I was in Manchester for the day and went to the Whitworth Gallery and thus saw two contrasting exhibitions. One was Women in Revolt, which I found interesting – probably not entirely for the expected reasons. Since I do recall the 1970s and 1980s, many of the events and social attitudes were familiar to me. The artwork was punchy rather than classy – reflecting the anger of that time and the everyday media that the artists/activists used (e.g. collage, fabric). At this remove it’s easy to forget how outlandish some of the demands for female equality seemed at the time to “ordinary people” – equal pay, professional opportunities, childcare, the assumption of being taken seriously. My aunts, for example, were ambivalent to, if not dismissive of, female equality. How far we have come! No, what did catch my attention was a film of ordinary women in the street, accosted by a male television journalist and asked what problems they encountered as women in the 1970s. It was almost a Socratic dialogue: he hectoring and various shes pondering his questions, totally media-unsavvy, and giving hesitant answers about things they perhaps hadn’t considered before. There was a polite bewilderment at being asked to examine their lives, rather than the redundant-heavy easy flow of words that a vox pop today might elicit. The exhibition assumed a natural relationship between 1970s feminism and other progressive attitudes – the relationship not embraced by women in power at that time like Margaret Thatcher.

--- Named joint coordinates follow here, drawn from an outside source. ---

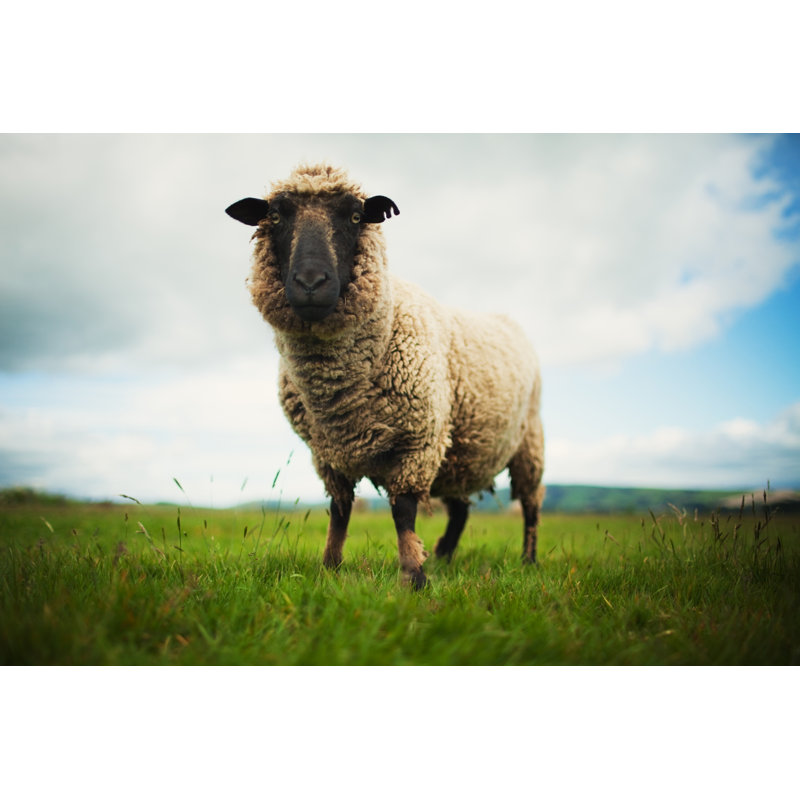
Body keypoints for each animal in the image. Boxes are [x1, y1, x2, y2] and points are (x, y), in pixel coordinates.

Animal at [226, 163, 544, 589]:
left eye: (356, 217)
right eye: (275, 216)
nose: (310, 283)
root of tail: (507, 319)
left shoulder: (418, 441)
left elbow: (403, 511)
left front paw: (413, 576)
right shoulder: (328, 454)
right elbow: (340, 510)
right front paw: (330, 567)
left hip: (527, 443)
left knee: (530, 505)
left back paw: (528, 559)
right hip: (458, 449)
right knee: (460, 509)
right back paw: (443, 556)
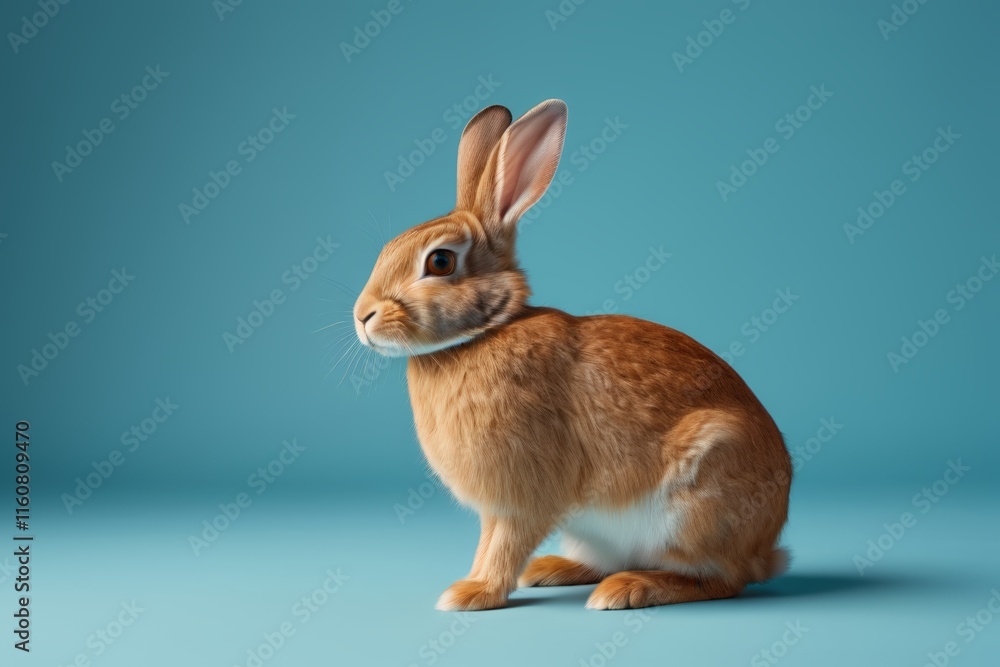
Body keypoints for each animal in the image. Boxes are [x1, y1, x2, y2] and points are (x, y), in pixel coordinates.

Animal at [353, 99, 791, 611]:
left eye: (440, 262)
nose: (362, 317)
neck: (481, 335)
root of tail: (765, 549)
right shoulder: (497, 509)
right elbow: (487, 543)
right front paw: (474, 584)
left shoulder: (523, 499)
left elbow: (503, 545)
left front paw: (471, 594)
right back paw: (554, 570)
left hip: (698, 499)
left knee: (722, 580)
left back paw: (627, 589)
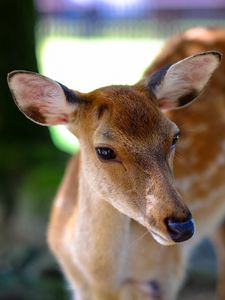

And then Turner’s prints. The Whitworth had emptied all its shelves and backs of cupboards for this. They were rather lovely, and I was impressed by the quality of the mezzotints. A very different experience.






The Ashington train again, but this time only as far as Seaton Delaval and the Hall. Designed by Sir John Vanbrugh and built 1718-28. In 1822 a fire destroyed the south-east wing and gutted the central hall – the corps de logis. (I was confused about this, since both wings seemed intact, but a guide explained to me that the destroyed south-east wing was a later addition.) A great shame, priceless masterpiece, yada yada yada . . . but actually the damage to the showpiece central hall makes it all the more marvellous. Pipistrelle bats hibernate in the upper storeys. You can see which pilasters were made of stone. The eighteenth-century brickwork contrasted with the essential patching up of the nineteenth. Its ruin has been arrested, its proportions and exterior still dominate, and the interior has an air halfway between Ozymandias and poignancy. The family wealth (my inner Marxist asks the question) originally came from salt, glass (from the lovely sandy beaches) and coal.
Then back to the Brompton and a ride to Seaton Sluice and southwards along the coast through Whitley Bay and Cullercoats to Tynemouth. I stopped to admire the Spanish City and remembered how my Newcastle-bred mother used to refer to Whitley Bay as some kind of childhood Nirvana. At Cullercoats I recognised the bay and Watch House from Robert Jopling’s paintings. And the outline of Tynemouth priory looked uncannily familiar until I remembered an evening ferry from Newcastle to Ijmuiden years ago. Then the metro back to Monument and I was in the big city once again.